# 朝までにかえらなくてはいけない。



## maud

朝までにかえらなけてはいけない。 ( asa made ni kaeranaketehaikenai)

Could you please help me translating this sentence ?

I understand "朝までに : until the mornig" and I recognise the word かえる which means "to go back home", but I don't understand the pattern "かえらなけてはいけない" ...


----------



## Sulizhen

This is just an attemp so before taking it seriously, wait for a reply from someone more experienced or froma native...

"You should not go/come back until the morning"? I'm not really sure...


----------



## erick

maud said:
			
		

> 朝までにかえらなけてはいけない。 ( asa made ni kaeranaketehaikenai)
> 
> Could you please help me translating this sentence ?
> 
> I understand "朝までに : until the mornig" and I recognise the word かえる which means "to go back home", but I don't understand the pattern "かえらなけてはいけない" ...



Hi Maud,
I'm pretty confident that the original sentence is mistaken.  It should be 「朝まで帰らなければいけない。」or something close to that.  It basically means I/you/s/he needs to return/go home by morning. (In Japanese the subject is implied)
朝まで = by morning
If you say 「 x なければいけない」 it's like "il faut ____" or "je dois ______"


----------



## jorge_val_ribera

erick said:
			
		

> Hi Maud,
> I'm pretty confident that the original sentence is mistaken. It should be 「朝まで帰らなければいけない。」or something close to that. It basically means I/you/s/he needs to return/go home by morning. (In Japanese the subject is implied)

Questions:
1 > In the listing below, swap "moderated" for "slowed" in the lines starting with the one that contains "average growth of industrial production" and going on through the one that contains "In Brazil and Mexico, upcoming". Give only those lines, with nothing else changed.
2 > Resume the forum thread on the Japanese sentence about going home by morning, starting right after its last line.

Material provided:
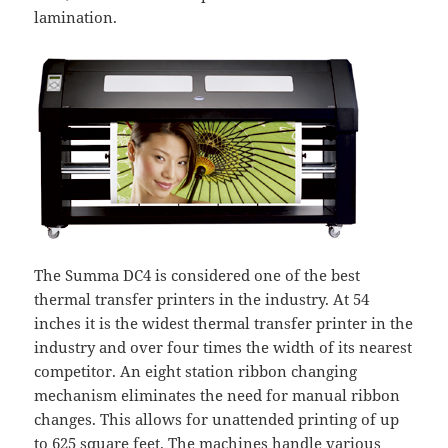
lamination.
The Summa DC4 is considered one of the best
thermal transfer printers in the industry. At 54
inches it is the widest thermal transfer printer in the
industry and over four times the width of its nearest
competitor. An eight station ribbon changing
mechanism eliminates the need for manual ribbon
changes. This allows for unattended printing of up
to 625 square feet. The machines handle various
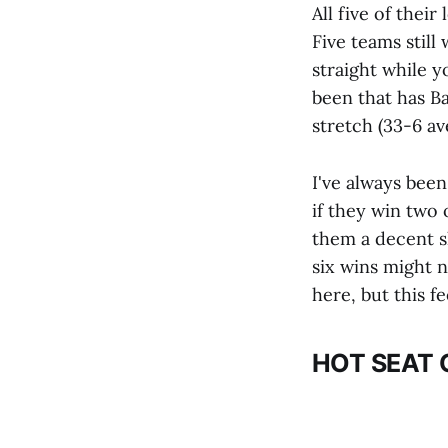
All five of the
Five teams still
straight while y
been that has Ba
stretch (33-6 av
I've always been
if they win two 
them a decent sh
six wins might n
here, but this f
HOT SEAT 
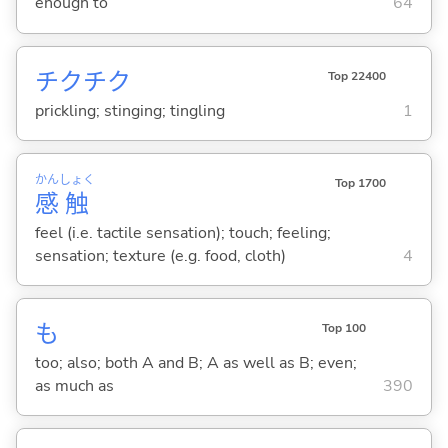
enough to
64
チクチク
Top 22400
prickling; stinging; tingling
1
かん
しょく
Top 1700
感
触
feel (i.e. tactile sensation); touch; feeling;
sensation; texture (e.g. food, cloth)
4
も
Top 100
too; also; both A and B; A as well as B; even;
as much as
390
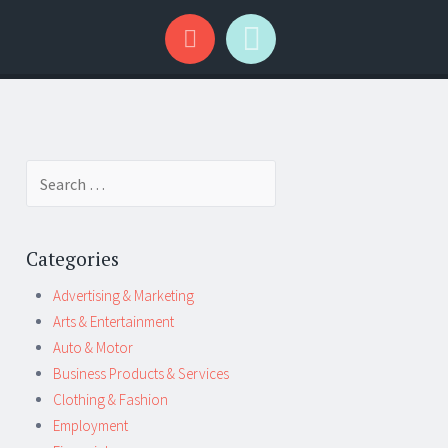
Search
for:
Categories
Advertising & Marketing
Arts & Entertainment
Auto & Motor
Business Products & Services
Clothing & Fashion
Employment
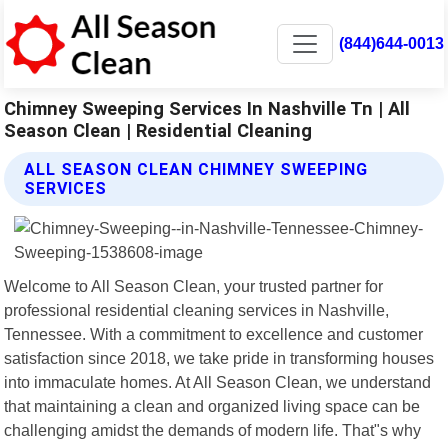
(844)644-0013
Chimney Sweeping Services In Nashville Tn | All
Season Clean | Residential Cleaning
ALL SEASON CLEAN CHIMNEY SWEEPING
SERVICES
Welcome to All Season Clean, your trusted partner for
professional residential cleaning services in Nashville,
Tennessee. With a commitment to excellence and customer
satisfaction since 2018, we take pride in transforming houses
into immaculate homes. At All Season Clean, we understand
that maintaining a clean and organized living space can be
challenging amidst the demands of modern life. That"s why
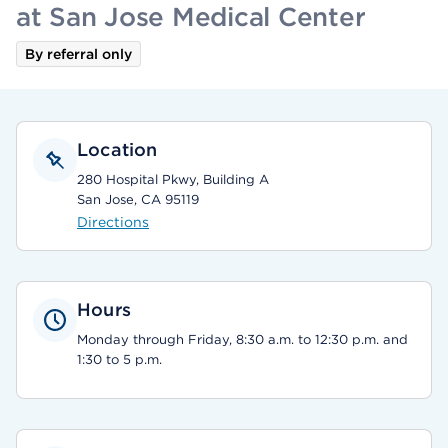
at San Jose Medical Center
By referral only
Location
280 Hospital Pkwy, Building A
San Jose, CA 95119
Directions
Hours
Monday through Friday, 8:30 a.m. to 12:30 p.m. and
1:30 to 5 p.m.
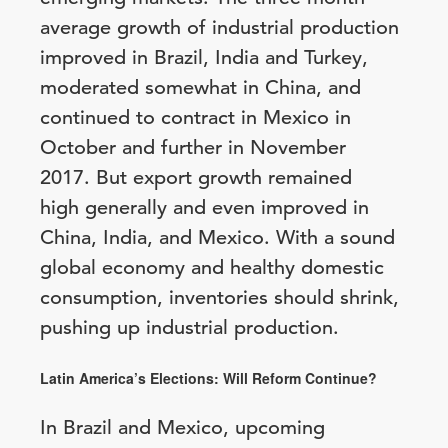
average growth of industrial production
improved in Brazil, India and Turkey,
moderated somewhat in China, and
continued to contract in Mexico in
October and further in November
2017. But export growth remained
high generally and even improved in
China, India, and Mexico. With a sound
global economy and healthy domestic
consumption, inventories should shrink,
pushing up industrial production.
Latin America’s Elections: Will Reform Continue?
In Brazil and Mexico, upcoming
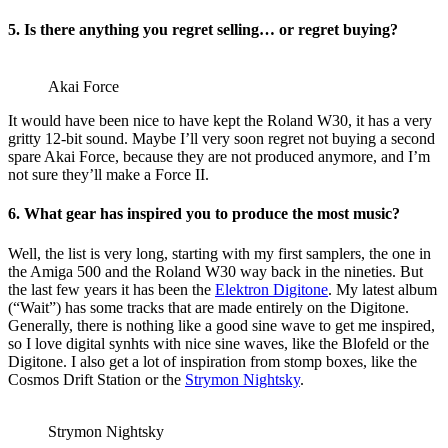
5. Is there anything you regret selling… or regret buying?
Akai Force
It would have been nice to have kept the Roland W30, it has a very
gritty 12-bit sound. Maybe I’ll very soon regret not buying a second
spare Akai Force, because they are not produced anymore, and I’m
not sure they’ll make a Force II.
6. What gear has inspired you to produce the most music?
Well, the list is very long, starting with my first samplers, the one in
the Amiga 500 and the Roland W30 way back in the nineties. But
the last few years it has been the
Elektron Digitone
. My latest album
(“Wait”) has some tracks that are made entirely on the Digitone.
Generally, there is nothing like a good sine wave to get me inspired,
so I love digital synhts with nice sine waves, like the Blofeld or the
Digitone. I also get a lot of inspiration from stomp boxes, like the
Cosmos Drift Station or the
Strymon Nightsky
.
Strymon Nightsky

Answer list:
1 >
average growth of industrial production
improved in Brazil, India and Turkey,
slowed somewhat in China, and
continued to contract in Mexico in
October and further in November
2017. But export growth remained
high generally and even improved in
China, India, and Mexico. With a sound
global economy and healthy domestic
consumption, inventories should shrink,
pushing up industrial production.
Latin America’s Elections: Will Reform Continue?
In Brazil and Mexico, upcoming

2 >
> 朝まで = by morning
> If you say 「 x なければいけない」 it's like "il faut ____" or "je dois ______"


 
I think just one kana was wrong. Instead of 帰らな*け*てはいけない it should be 帰らな*く*てはいけない. I might be wrong, though.


----------



## kamome

I agree with erick様, it must be a 「く」, not a 「け」, and I also feel as to add that the hiragana simple writing - and perhaps one comma omitted - are the origin of such an uneasy understanding...I suppose the "original" to be like 

　朝までに帰らなくて、行かない　

where 「行く・iku/to go」 - to be "corrected", here too, with a 「か」 instead of that 「け」 - was not written with its main kanji. 
the said comma then would helpfully clear a situation such as , for instance:

"I WASN'T BACK HOME TILL MORN, SO I DON'T/WON'T GO TO......"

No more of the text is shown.